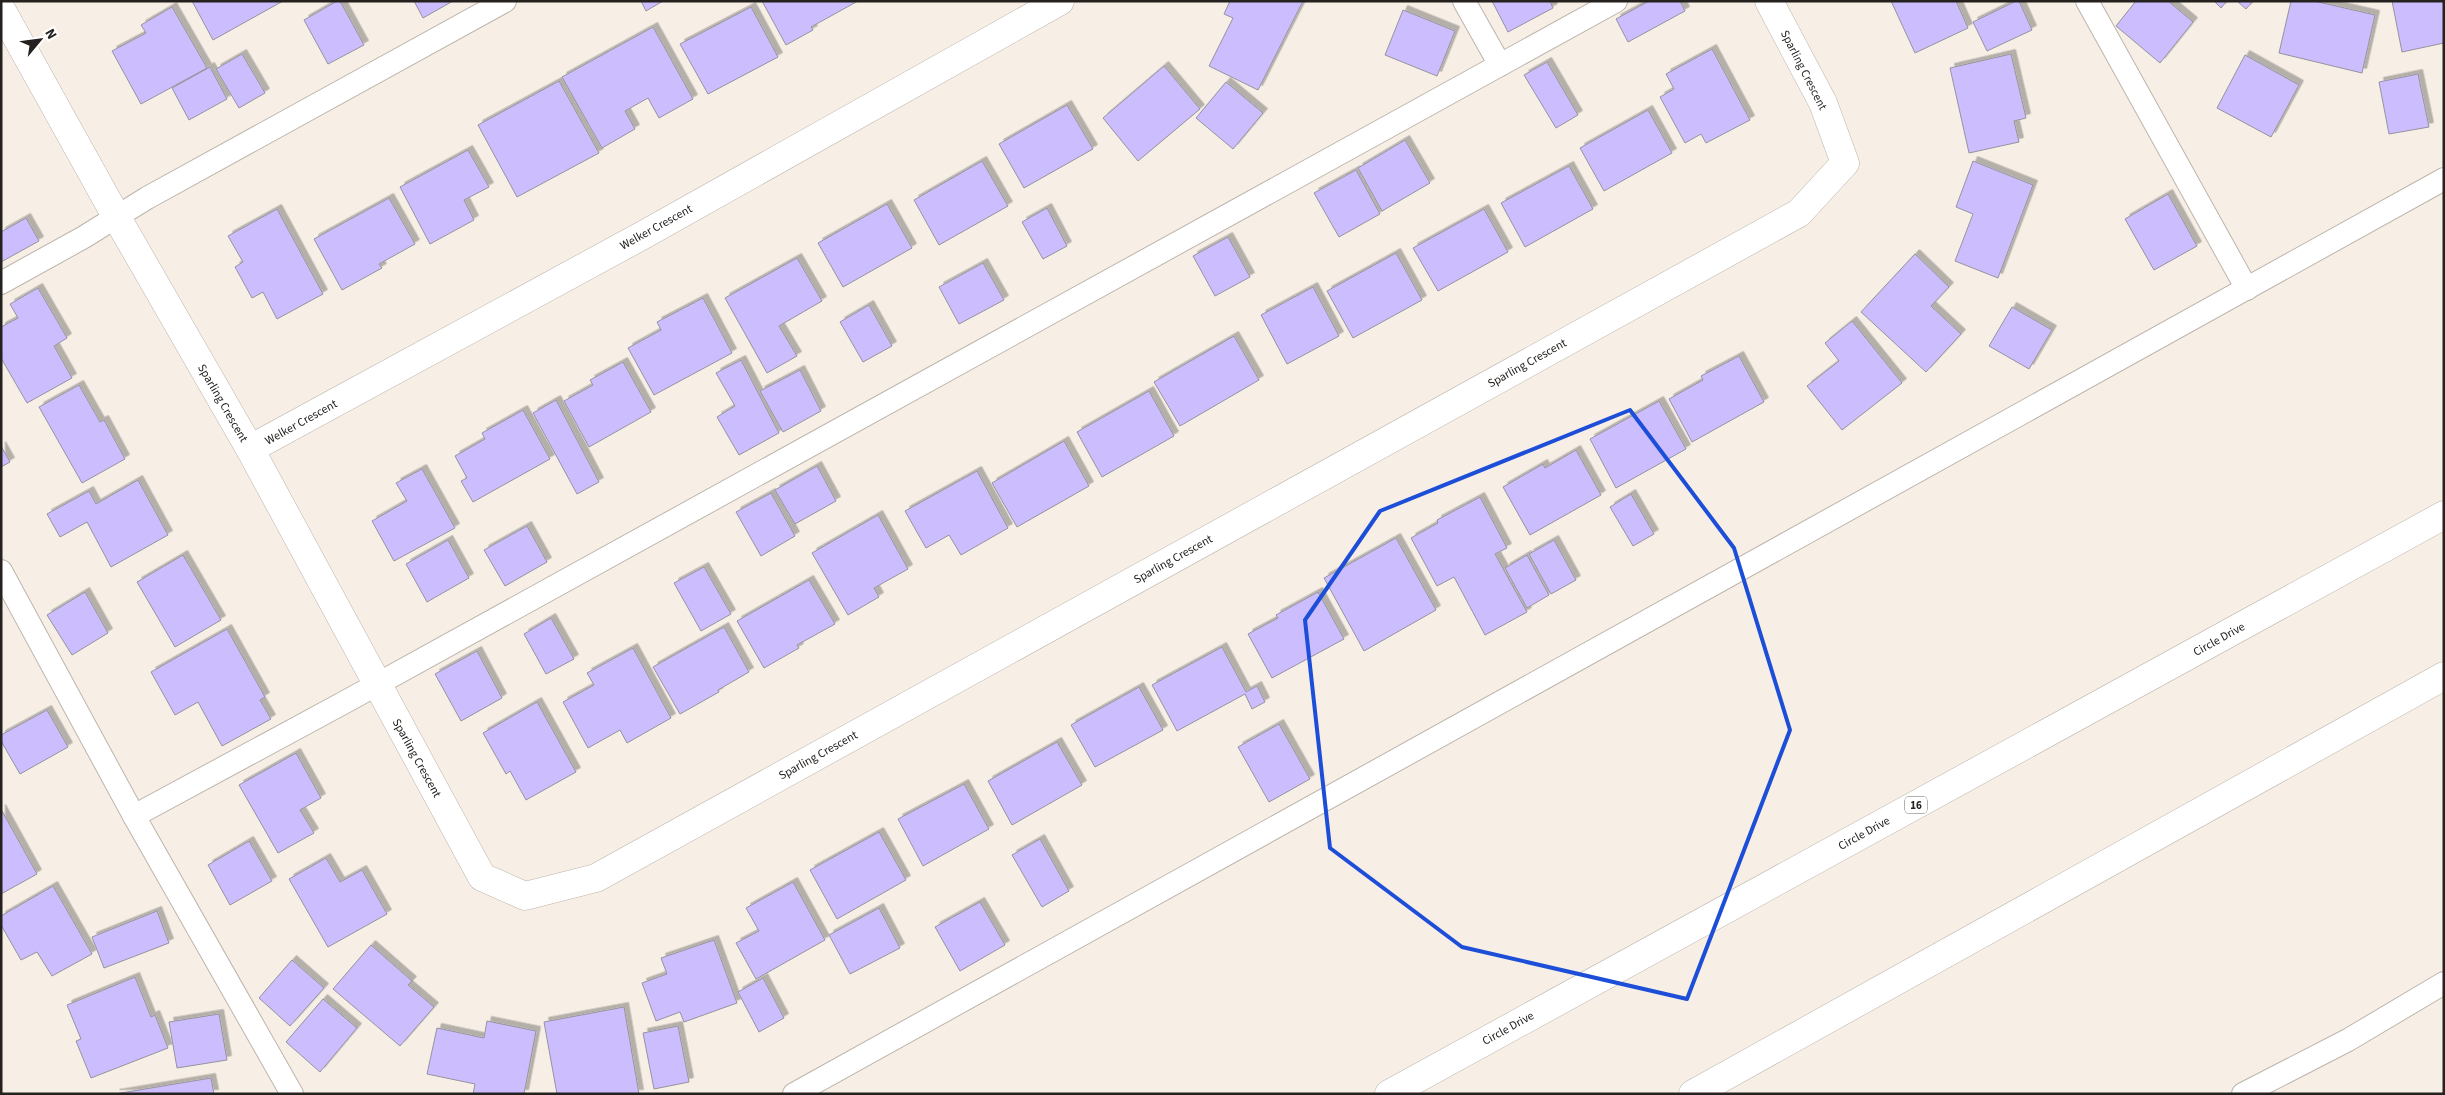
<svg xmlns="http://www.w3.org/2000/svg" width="2445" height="1095" viewBox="0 0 2445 1095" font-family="'Source Sans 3',sans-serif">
<defs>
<filter id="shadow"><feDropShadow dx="4.5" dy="-4.5" stdDeviation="0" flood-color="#0004"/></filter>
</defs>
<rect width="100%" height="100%" fill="#f7efe6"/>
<g fill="#cbbdfe" stroke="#94939d" filter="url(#shadow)">
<polygon points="192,1 283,1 213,40"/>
<polygon points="337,1 340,1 364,45 328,64 304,20"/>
<polygon points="414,1 453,1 423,18"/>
<polygon points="641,1 663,1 646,11"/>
<polygon points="762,1 858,1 811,27 813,30 786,45"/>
<polygon points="1230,1 1303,1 1258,90 1209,66 1233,18 1224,14"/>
<polygon points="1492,1 1550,1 1553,8 1508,32"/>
<polygon points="1649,1 1680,1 1685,11 1628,42 1616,19"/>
<polygon points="1891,1 1956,1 1968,28 1915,53"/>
<polygon points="2016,1 2019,1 2032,30 1987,51 1973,22"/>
<polygon points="2136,1 2168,1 2193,22 2160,63 2116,26"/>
<polygon points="2214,1 2227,1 2221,8"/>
<polygon points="2237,1 2253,1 2246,9"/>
<polygon points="2291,1 2314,1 2375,15 2362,73 2279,53"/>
<polygon points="2392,1 2444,1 2444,43 2402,52"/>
<polygon points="172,7 207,68 141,104 112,51 146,33 141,25"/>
<polygon points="751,7 778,57 708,94 680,44"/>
<polygon points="1403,10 1455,31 1437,76 1385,55"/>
<polygon points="653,27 693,99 659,118 648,98 625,111 635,129 602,148 562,77"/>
<polygon points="1712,49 1750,120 1706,143 1701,134 1685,143 1660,97 1674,89 1666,74"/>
<polygon points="242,54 265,93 239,108 216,69"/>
<polygon points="2011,54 2026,118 2014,121 2019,142 1969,153 1950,68"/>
<polygon points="2245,55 2299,85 2271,137 2217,108"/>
<polygon points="1547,62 1578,115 1556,128 1524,75"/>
<polygon points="1164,66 1200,109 1138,161 1103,118"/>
<polygon points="210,67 227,99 189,120 172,88"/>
<polygon points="2418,74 2429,127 2389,134 2379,82"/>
<polygon points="559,81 599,153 517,197 478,125"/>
<polygon points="1226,82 1263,113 1233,149 1196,118"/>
<polygon points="1067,105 1093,149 1024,188 999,144"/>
<polygon points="1648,110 1672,153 1604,191 1580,148"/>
<polygon points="1405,140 1430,183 1382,211 1358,168"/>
<polygon points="468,150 489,187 464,200 474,220 430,244 400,187"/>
<polygon points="982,161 1008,206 939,245 914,200"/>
<polygon points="1973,161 2033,185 1998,278 1955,261 1973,214 1956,207"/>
<polygon points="1569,166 1593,209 1525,247 1501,203"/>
<polygon points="1356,170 1380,214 1339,237 1314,193"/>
<polygon points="2168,194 2197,246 2154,270 2125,219"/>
<polygon points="389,198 415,244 379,264 382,268 342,290 314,239"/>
<polygon points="887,204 912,248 843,287 818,243"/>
<polygon points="1047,208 1067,246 1043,259 1022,222"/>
<polygon points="277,209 323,294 277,319 263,292 252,298 235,267 243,262 228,236"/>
<polygon points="1484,209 1508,252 1438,291 1413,248"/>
<polygon points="26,218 39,241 1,262 1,232"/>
<polygon points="1228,237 1250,277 1215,296 1193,256"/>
<polygon points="1396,253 1422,300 1353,338 1327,291"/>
<polygon points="1915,254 1949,287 1931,306 1961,334 1926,372 1861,312"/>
<polygon points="797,258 822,301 779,326 797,356 767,373 725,298"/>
<polygon points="983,263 1004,300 959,324 939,287"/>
<polygon points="1313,287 1339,336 1287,364 1261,315"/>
<polygon points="38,288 67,338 54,346 72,378 27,403 1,358 1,327 18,318 10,304"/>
<polygon points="703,298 732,353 654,395 628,348 661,330 657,322"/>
<polygon points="869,305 892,346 863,362 840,322"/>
<polygon points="2012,307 2052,330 2029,369 1989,346"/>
<polygon points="1852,321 1902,383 1842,430 1807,386 1839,361 1825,343"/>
<polygon points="1234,336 1259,380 1180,426 1154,382"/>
<polygon points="1739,356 1764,402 1692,442 1669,399 1703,380 1701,376"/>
<polygon points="741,360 779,433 739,455 717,417 735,406 716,373"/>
<polygon points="623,362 651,412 589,447 564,401 593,385 590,380"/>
<polygon points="800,370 821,411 783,432 760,391"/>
<polygon points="79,385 100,422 104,420 125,459 82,483 39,407"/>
<polygon points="1149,391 1174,436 1102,477 1077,432"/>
<polygon points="556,400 599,482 577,494 533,413"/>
<polygon points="1659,401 1686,449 1616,488 1590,439"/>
<polygon points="523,410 550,459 473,502 461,481 467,478 455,456 485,439 482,433"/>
<polygon points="1064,441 1089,486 1017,527 992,483"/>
<polygon points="1,446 10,462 1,467"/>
<polygon points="1576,450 1601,495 1530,535 1503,487 1543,464 1545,468"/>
<polygon points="817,466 836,501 795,524 775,490"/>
<polygon points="422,469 455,528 394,561 372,521 407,501 396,483"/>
<polygon points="977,471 1008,528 961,555 949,535 926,548 905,511"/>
<polygon points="138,480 168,535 111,567 87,522 60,537 47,514 89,491 96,504"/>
<polygon points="771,493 795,536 761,556 736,512"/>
<polygon points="1631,494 1654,534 1633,546 1610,507"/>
<polygon points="1480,497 1507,548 1495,554 1527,612 1485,635 1454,577 1437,586 1411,538 1438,523 1437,520"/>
<polygon points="878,515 908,569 874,588 879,597 848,615 812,553"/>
<polygon points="527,526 547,562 505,586 484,550"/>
<polygon points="1396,538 1436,610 1364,651 1324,578"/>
<polygon points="448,540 469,578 427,602 406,564"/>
<polygon points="1554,540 1576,580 1551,594 1529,554"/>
<polygon points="183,555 221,620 175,647 137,582"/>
<polygon points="1527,555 1549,595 1527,608 1505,568"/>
<polygon points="704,567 731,614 701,631 674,583"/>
<polygon points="809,580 835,624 797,645 799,648 764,668 737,621"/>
<polygon points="85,592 108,633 72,655 47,615"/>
<polygon points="1318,592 1344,639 1272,678 1248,634 1278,618 1276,615"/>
<polygon points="551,618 574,659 546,674 524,634"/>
<polygon points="724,627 749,672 718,690 719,692 680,714 653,667"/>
<polygon points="227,629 265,697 260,700 271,719 222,746 198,702 175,715 151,672"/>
<polygon points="1222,647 1246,692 1257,686 1265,702 1252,709 1245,694 1177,731 1152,685"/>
<polygon points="633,648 671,718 627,743 620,730 588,748 563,702 594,685 587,673"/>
<polygon points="477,651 502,698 461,721 435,674"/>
<polygon points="1139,687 1163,730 1095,767 1071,725"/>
<polygon points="537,702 576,772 526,800 510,771 506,774 483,733"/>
<polygon points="47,710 68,747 20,774 1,741 1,735"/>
<polygon points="1279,724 1310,779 1269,802 1238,747"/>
<polygon points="1057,742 1082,785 1012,825 988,781"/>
<polygon points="296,753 321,798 300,810 314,833 278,853 239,785"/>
<polygon points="964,784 989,829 923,866 898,819"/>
<polygon points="1,809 37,874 1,894"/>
<polygon points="879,832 906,880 837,919 810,870"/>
<polygon points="1040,839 1069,891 1042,907 1012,855"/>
<polygon points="249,841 272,881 230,905 208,865"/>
<polygon points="326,858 340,882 362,870 387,914 328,947 289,879"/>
<polygon points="793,882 825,940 756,979 736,943 759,931 746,908"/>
<polygon points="53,886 92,954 52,976 37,952 21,960 1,925 1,916"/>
<polygon points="980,902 1005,945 960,971 935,927"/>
<polygon points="879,908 900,948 850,974 829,935"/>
<polygon points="157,911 169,943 104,968 92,937"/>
<polygon points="714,940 737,1003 684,1022 680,1012 656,1021 642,983 667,974 661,958"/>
<polygon points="371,945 412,981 408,985 434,1007 400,1046 333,989"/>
<polygon points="292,960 324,988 290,1026 259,998"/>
<polygon points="135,977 151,1017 155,1015 168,1048 91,1078 76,1041 81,1039 67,1005"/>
<polygon points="763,978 784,1018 759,1032 738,992"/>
<polygon points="323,999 357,1028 320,1072 286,1042"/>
<polygon points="624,1007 639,1094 557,1094 544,1022"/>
<polygon points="219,1014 227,1060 177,1068 169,1022"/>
<polygon points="487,1021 536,1031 524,1094 473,1094 475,1084 427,1074 437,1028 484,1038"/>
<polygon points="678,1026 689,1082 654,1089 643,1033"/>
<polygon points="211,1078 214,1094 115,1094"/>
</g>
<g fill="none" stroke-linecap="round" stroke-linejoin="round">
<defs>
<g id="service">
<polyline points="1464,1 1500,65"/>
<polyline points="2087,1 2247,289"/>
<polyline points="1,283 84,237 147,198 505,1"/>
<polyline points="1,571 134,816 292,1094"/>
<polyline points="134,816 345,702 1616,1"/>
<polyline points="794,1094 2444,179"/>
<polyline points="2243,1094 2348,1040 2444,983"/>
</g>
<g id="minor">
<polyline points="1,9 116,216 250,449 482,877 525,896 596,878 1799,213 1845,163 1823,103 1769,1"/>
<polyline points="250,449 645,234 1060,1"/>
</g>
<g id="motorway">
<polyline points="1389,1094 2444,515"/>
<polyline points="1693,1094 2444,676"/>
</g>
</defs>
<use href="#service" stroke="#bdb5ac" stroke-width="24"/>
<use href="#minor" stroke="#bdb5ac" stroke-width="29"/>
<use href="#motorway" stroke="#bdb5ac" stroke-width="29"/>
<use href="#service" stroke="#fff" stroke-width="22"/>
<use href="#minor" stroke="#fff" stroke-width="28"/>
<use href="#motorway" stroke="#fff" stroke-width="28"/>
</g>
<path fill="none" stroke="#1d4ed8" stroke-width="4" stroke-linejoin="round" d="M 1630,410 L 1734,548 L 1790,730 L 1687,999 L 1462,947 L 1330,848 L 1305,620 L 1380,511 Z"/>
<g text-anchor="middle" stroke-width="4" stroke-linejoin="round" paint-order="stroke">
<rect fill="#fff" stroke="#666462" stroke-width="1" x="1905" y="796.5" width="22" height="17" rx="4"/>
<g font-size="11" font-weight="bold" fill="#24211e">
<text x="1916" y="809">16</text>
</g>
<g font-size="12" fill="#24211e" stroke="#fff">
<text transform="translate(1804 70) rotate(63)" y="4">Sparling Crescent</text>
<text transform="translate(656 227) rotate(-29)" y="4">Welker Crescent</text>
<text transform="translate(1527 363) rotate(-29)" y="4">Sparling Crescent</text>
<text transform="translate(223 403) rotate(60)" y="4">Sparling Crescent</text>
<text transform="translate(301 422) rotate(-29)" y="4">Welker Crescent</text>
<text transform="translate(1173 559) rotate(-29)" y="4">Sparling Crescent</text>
<text transform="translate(2219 639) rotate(-29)" y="4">Circle Drive</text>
<text transform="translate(818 755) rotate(-29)" y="4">Sparling Crescent</text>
<text transform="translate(417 758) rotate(61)" y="4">Sparling Crescent</text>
<text transform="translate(1864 833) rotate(-29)" y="4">Circle Drive</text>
<text transform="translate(1508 1028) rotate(-29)" y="4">Circle Drive</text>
</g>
</g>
<rect width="2445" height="1095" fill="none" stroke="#24211e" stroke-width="5"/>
<g transform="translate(40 40) rotate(61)" stroke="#ffffff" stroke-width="4" paint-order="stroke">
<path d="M0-4L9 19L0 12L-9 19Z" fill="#24211e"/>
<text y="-8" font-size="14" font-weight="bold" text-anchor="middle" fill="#24211e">N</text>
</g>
</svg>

══════════

When the word "filter" appears in a line of the listing, pull that line out.

<filter id="shadow"><feDropShadow dx="4.5" dy="-4.5" stdDeviation="0" flood-color="#0004"/></filter>
<g fill="#cbbdfe" stroke="#94939d" filter="url(#shadow)">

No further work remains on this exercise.